У клуба на Мишку налетел Пашка Векшин, сын начальника поселкового отделения милиции. Налетел и затараторил:
— Ты пока не известно где шатаешься, у нас тут беглых бандитов ловят! Меня отец даже на рыбалку не отпустил. Вертолет слышал?! Спецназовцы прилетели! Лес прочесывать будут. Ты никого подозрительного не видел?
Мишка пожал плечами. Нет, мол. Он был уже намного взрослее Пашки Векшина. Ему даже показался глупым весь этот милицейско-сыскной восторг одноклассника.
— Ты в школу-то опять не ходил? — спросил, будто сам не знал, Пашка. — Не боишься, что на второй год оставят?
— Не оставят, — твердо решил Мишка. — Я завтра приду. Буду теперь каждый день ходить. Учиться надо и матери помогать.
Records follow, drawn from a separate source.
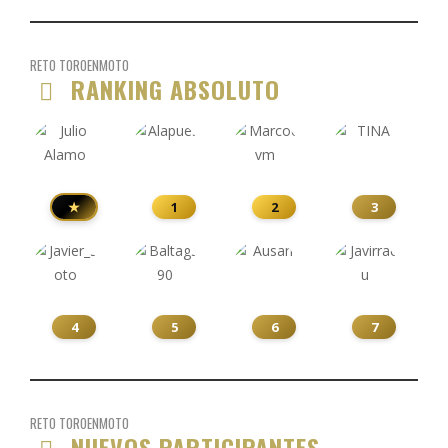
RETO TOROENMOTO
RANKING ABSOLUTO
★
1
2
3
4
5
6
7
RETO TOROENMOTO
NUEVOS PARTICIPANTES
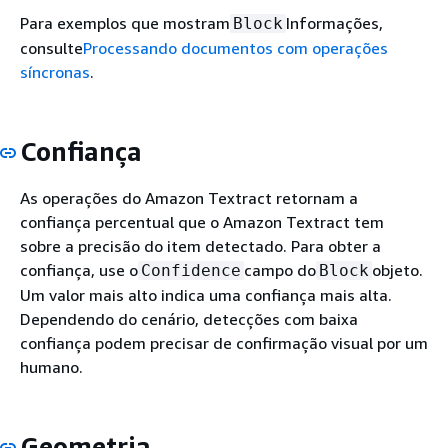
Para exemplos que mostram
Informações,
Block
consulte
Processando documentos com operações
síncronas
.
Confiança
As operações do Amazon Textract retornam a
confiança percentual que o Amazon Textract tem
sobre a precisão do item detectado. Para obter a
confiança, use o
campo do
objeto.
Confidence
Block
Um valor mais alto indica uma confiança mais alta.
Dependendo do cenário, detecções com baixa
confiança podem precisar de confirmação visual por um
humano.
Geometria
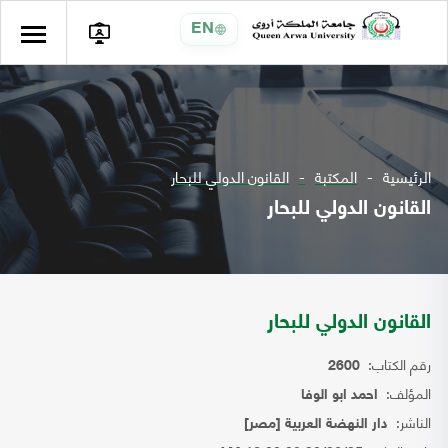
EN
الرئيسية
المكتبة
القانون الدولي للبحار
القانون الدولي للبحار
القانون الدولي للبحار
رقم الكتاب:
2600
المؤلف:
احمد ابو الوفا
الناشر:
دار النهضة العربية [مصر]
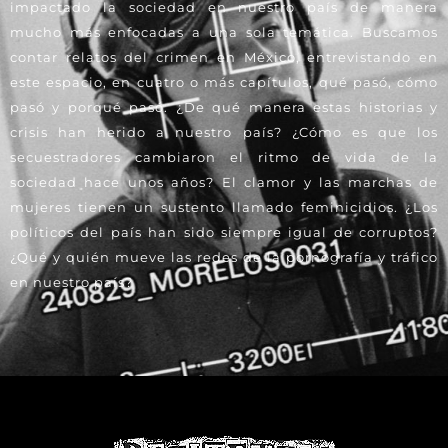
impactado la sociedad en nuestro país de manera
mucho más enfocadas a una sola temática. Buscamos
contar relatos del crimen en México, entrevistando en
este espacio, en cuatro o más capítulos, qué pasó, cómo
pasó y porqué pasó. ¿De qué manera estas historias y
crisis han herido a nuestro país? ¿Cómo es que los
secuestradores cambiaron el ritmo de vida de la
sociedad hace unos años? El clamor y las marchas de
mujeres tienen un sustento llamado feminicidios. ¿Los
políticos del país han sido siempre igual de corruptos?
¿Qué y quién mueve las redes de la pornografía y tráfico
en nuestro país?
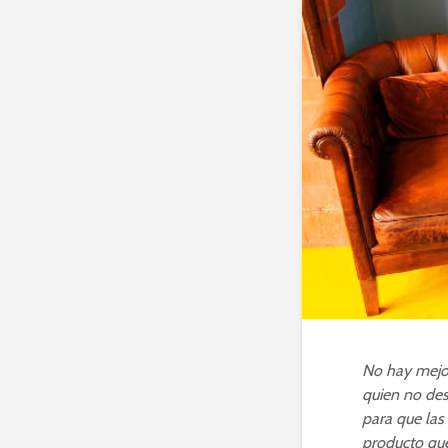
No hay mejor
quien no des
para que las
producto que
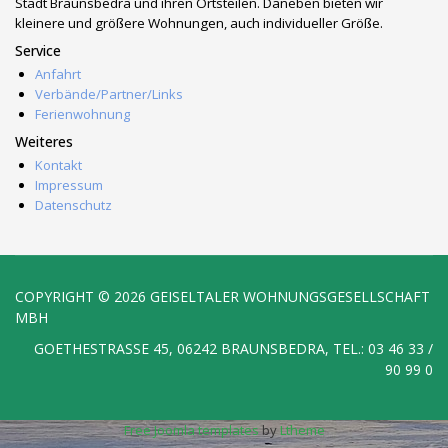
Stadt Braunsbedra und ihren Ortsteilen. Daneben bieten wir
kleinere und größere Wohnungen, auch individueller Größe.
Service
Anfahrt
Verbände/Partner/Links
Ferienwohnung
Weiteres
Kontakt
Impressum
Datenschutz
COPYRIGHT © 2026 GEISELTALER WOHNUNGSGESELLSCHAFT
MBH
GOETHESTRASSE 45, 06242 BRAUNSBEDRA, TEL.: 03 46 33 / 9
0 99 0
Free Joomla templates
by
Ltheme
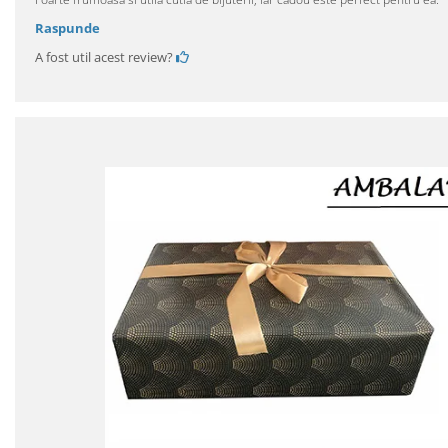
Raspunde
A fost util acest review?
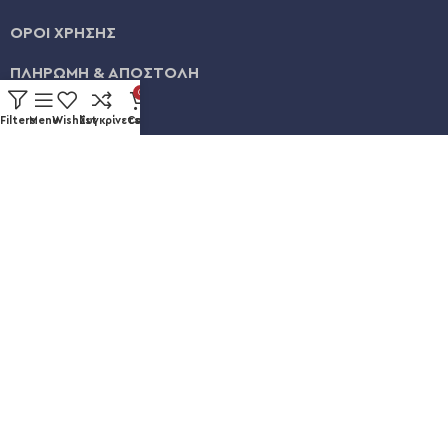
ΟΡΟΙ ΧΡΗΣΗΣ
ΠΛΗΡΩΜΗ & ΑΠΟΣΤΟΛΗ
0
ΛΟΓΑΡΙΑΣΜΟΣ
Filters
Menu
Wishlist
Συγκρίνετε
Cart
ΕΞΕΛΙΞΗ ΠΑΡΑΓΓΕΛΙΑΣ
Καυκάσου 92, Νίκαια
+30 211 012 3986
info@eshopsmart.gr
Ακολουθήστε μας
Пашка как-то странно посмотрел на него, точно в первый раз видел. И вдруг сказал:
— А я, Мишка, никогда не верил, что ты дурак. И отцу говорил, что никакой ты не потен… Тьфу! Не потенциальный бандит.
Они очень по-взрослому посмотрели друг на друга.
Мишке очень захотелось рассказать Векшину о встрече с Георгием, но что-то подсказывало ему, что делать этого нельзя. Да и торопился он выполнить настоящую мужскую просьбу. Они пожали друг другу руки и разошлись.
До дома Анны Николаевны оставалось совсем чуть-чуть, когда из проулка вырос своей сутулой худобой Андрей Андреевич.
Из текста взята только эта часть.